Records to process –
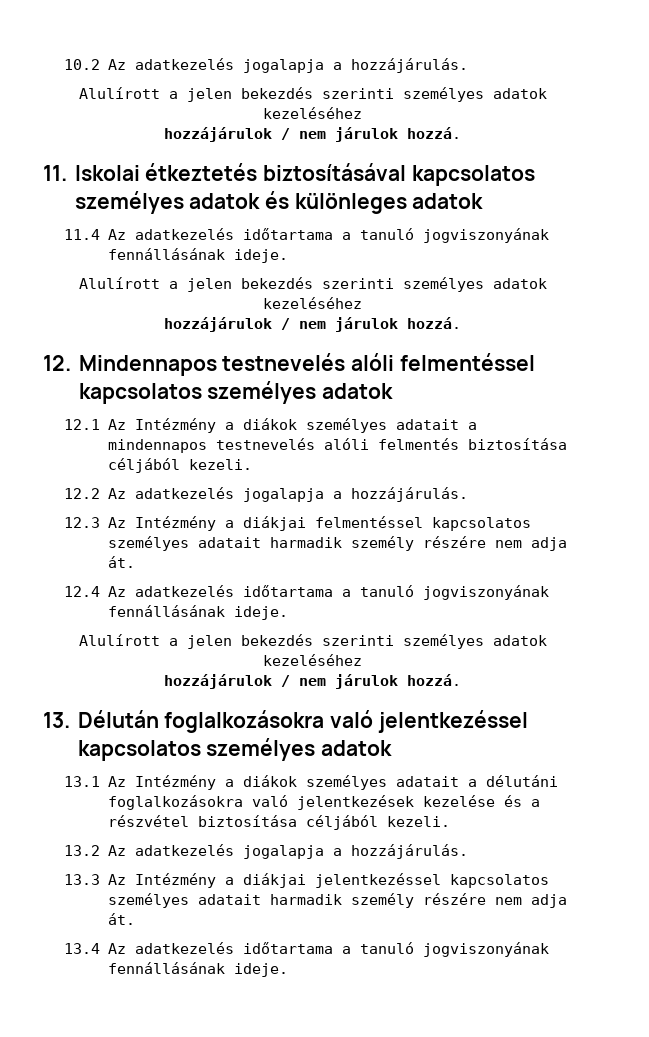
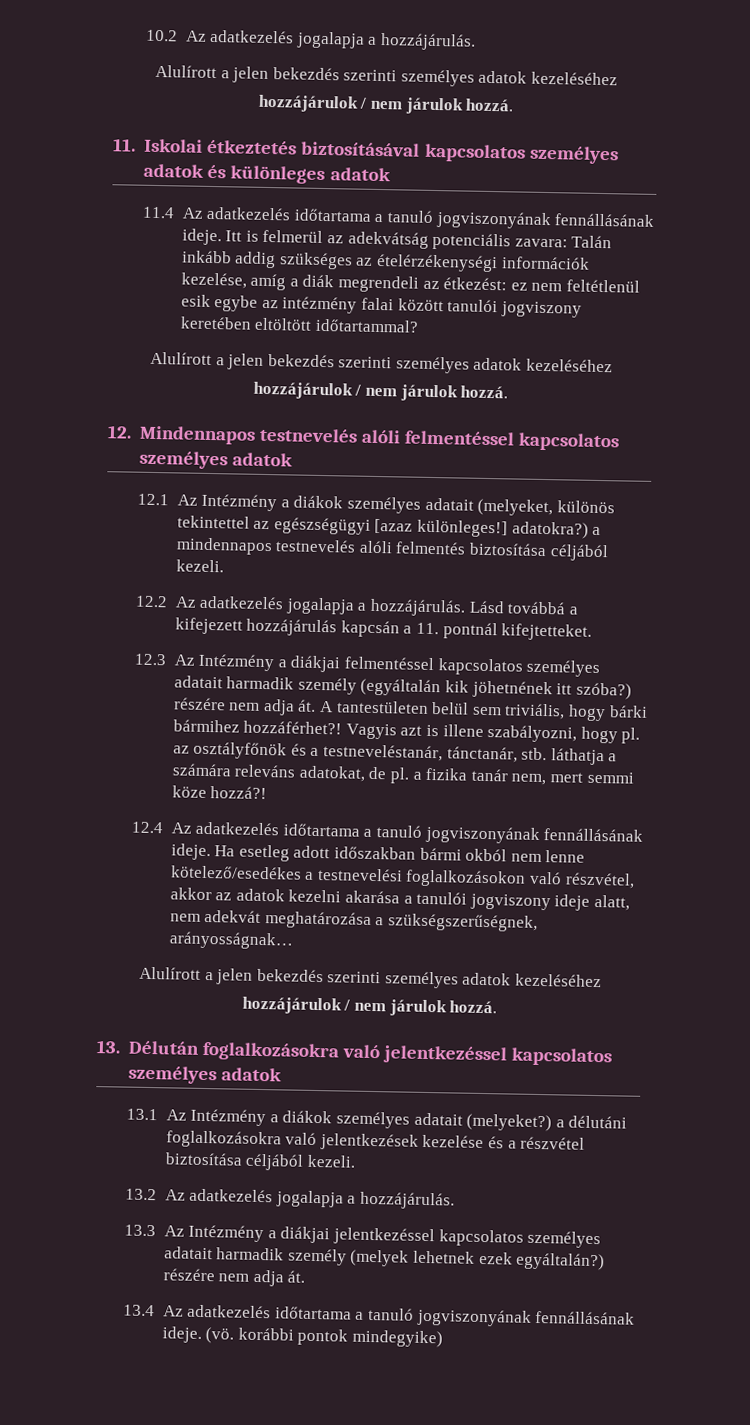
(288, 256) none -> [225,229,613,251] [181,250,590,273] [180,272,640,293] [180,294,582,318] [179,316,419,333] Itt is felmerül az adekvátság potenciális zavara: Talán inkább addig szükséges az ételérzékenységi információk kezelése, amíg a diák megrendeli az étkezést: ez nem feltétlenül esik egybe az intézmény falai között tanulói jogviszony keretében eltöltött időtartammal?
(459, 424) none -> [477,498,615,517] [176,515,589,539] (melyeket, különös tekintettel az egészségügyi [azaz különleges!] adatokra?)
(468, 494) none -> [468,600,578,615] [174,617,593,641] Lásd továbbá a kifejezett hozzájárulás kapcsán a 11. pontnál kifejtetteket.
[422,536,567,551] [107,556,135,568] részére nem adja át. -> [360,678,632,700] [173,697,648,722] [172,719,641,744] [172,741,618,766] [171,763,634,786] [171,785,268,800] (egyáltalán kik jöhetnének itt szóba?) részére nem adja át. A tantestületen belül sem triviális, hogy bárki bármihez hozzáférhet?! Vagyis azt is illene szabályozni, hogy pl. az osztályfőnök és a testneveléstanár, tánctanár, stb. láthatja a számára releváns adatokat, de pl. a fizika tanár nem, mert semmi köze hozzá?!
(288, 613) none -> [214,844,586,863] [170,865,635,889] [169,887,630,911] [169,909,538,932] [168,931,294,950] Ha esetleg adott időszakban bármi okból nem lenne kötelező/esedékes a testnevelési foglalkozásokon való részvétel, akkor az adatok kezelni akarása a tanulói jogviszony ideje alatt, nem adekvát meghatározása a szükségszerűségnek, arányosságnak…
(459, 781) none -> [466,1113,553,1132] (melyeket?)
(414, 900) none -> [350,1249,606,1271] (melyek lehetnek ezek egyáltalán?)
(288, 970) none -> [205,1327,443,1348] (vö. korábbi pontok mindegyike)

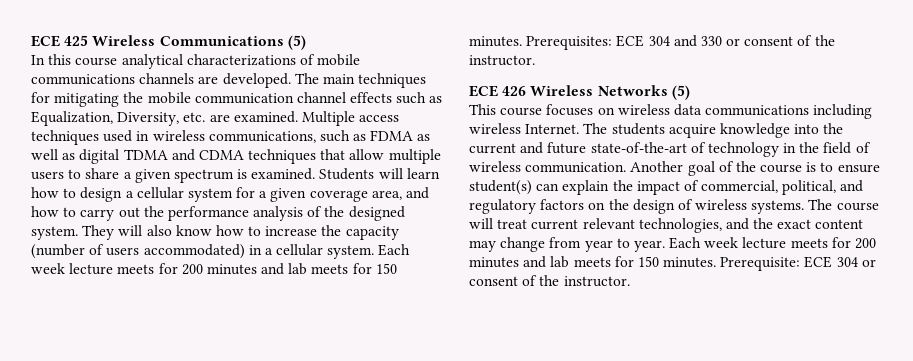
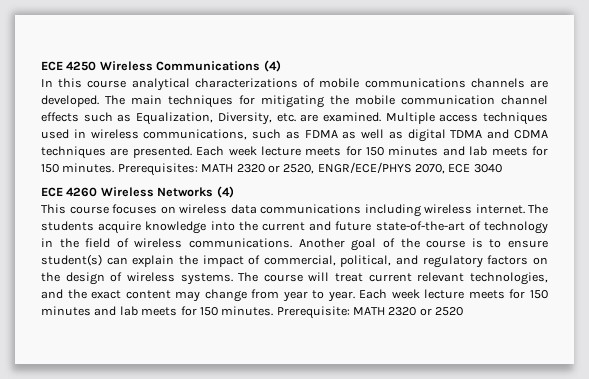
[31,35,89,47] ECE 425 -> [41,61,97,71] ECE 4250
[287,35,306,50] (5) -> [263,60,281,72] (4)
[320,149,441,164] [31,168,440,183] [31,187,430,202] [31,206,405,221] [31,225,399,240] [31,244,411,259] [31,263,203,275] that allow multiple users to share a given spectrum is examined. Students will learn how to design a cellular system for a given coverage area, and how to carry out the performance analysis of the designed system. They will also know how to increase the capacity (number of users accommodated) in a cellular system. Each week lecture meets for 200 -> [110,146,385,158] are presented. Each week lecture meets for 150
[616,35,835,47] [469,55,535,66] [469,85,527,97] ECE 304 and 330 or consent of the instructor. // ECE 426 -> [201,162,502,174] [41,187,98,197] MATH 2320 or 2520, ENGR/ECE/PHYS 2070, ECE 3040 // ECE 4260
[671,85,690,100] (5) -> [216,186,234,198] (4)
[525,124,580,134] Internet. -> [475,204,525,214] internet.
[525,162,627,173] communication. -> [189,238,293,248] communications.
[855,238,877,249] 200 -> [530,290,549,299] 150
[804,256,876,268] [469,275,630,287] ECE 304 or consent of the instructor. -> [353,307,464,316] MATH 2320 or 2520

Work item –
Copy out every entry above verbatim. Leave each picture out.

Your solution –
(288, 256) none -> [225,229,613,251] [181,250,590,273] [180,272,640,293] [180,294,582,318] [179,316,419,333] Itt is felmerül az adekvátság potenciális zavara: Talán inkább addig szükséges az ételérzékenységi információk kezelése, amíg a diák megrendeli az étkezést: ez nem feltétlenül esik egybe az intézmény falai között tanulói jogviszony keretében eltöltött időtartammal?
(459, 424) none -> [477,498,615,517] [176,515,589,539] (melyeket, különös tekintettel az egészségügyi [azaz különleges!] adatokra?)
(468, 494) none -> [468,600,578,615] [174,617,593,641] Lásd továbbá a kifejezett hozzájárulás kapcsán a 11. pontnál kifejtetteket.
[422,536,567,551] [107,556,135,568] részére nem adja át. -> [360,678,632,700] [173,697,648,722] [172,719,641,744] [172,741,618,766] [171,763,634,786] [171,785,268,800] (egyáltalán kik jöhetnének itt szóba?) részére nem adja át. A tantestületen belül sem triviális, hogy bárki bármihez hozzáférhet?! Vagyis azt is illene szabályozni, hogy pl. az osztályfőnök és a testneveléstanár, tánctanár, stb. láthatja a számára releváns adatokat, de pl. a fizika tanár nem, mert semmi köze hozzá?!
(288, 613) none -> [214,844,586,863] [170,865,635,889] [169,887,630,911] [169,909,538,932] [168,931,294,950] Ha esetleg adott időszakban bármi okból nem lenne kötelező/esedékes a testnevelési foglalkozásokon való részvétel, akkor az adatok kezelni akarása a tanulói jogviszony ideje alatt, nem adekvát meghatározása a szükségszerűségnek, arányosságnak…
(459, 781) none -> [466,1113,553,1132] (melyeket?)
(414, 900) none -> [350,1249,606,1271] (melyek lehetnek ezek egyáltalán?)
(288, 970) none -> [205,1327,443,1348] (vö. korábbi pontok mindegyike)

[31,35,89,47] ECE 425 -> [41,61,97,71] ECE 4250
[287,35,306,50] (5) -> [263,60,281,72] (4)
[320,149,441,164] [31,168,440,183] [31,187,430,202] [31,206,405,221] [31,225,399,240] [31,244,411,259] [31,263,203,275] that allow multiple users to share a given spectrum is examined. Students will learn how to design a cellular system for a given coverage area, and how to carry out the performance analysis of the designed system. They will also know how to increase the capacity (number of users accommodated) in a cellular system. Each week lecture meets for 200 -> [110,146,385,158] are presented. Each week lecture meets for 150
[616,35,835,47] [469,55,535,66] [469,85,527,97] ECE 304 and 330 or consent of the instructor. // ECE 426 -> [201,162,502,174] [41,187,98,197] MATH 2320 or 2520, ENGR/ECE/PHYS 2070, ECE 3040 // ECE 4260
[671,85,690,100] (5) -> [216,186,234,198] (4)
[525,124,580,134] Internet. -> [475,204,525,214] internet.
[525,162,627,173] communication. -> [189,238,293,248] communications.
[855,238,877,249] 200 -> [530,290,549,299] 150
[804,256,876,268] [469,275,630,287] ECE 304 or consent of the instructor. -> [353,307,464,316] MATH 2320 or 2520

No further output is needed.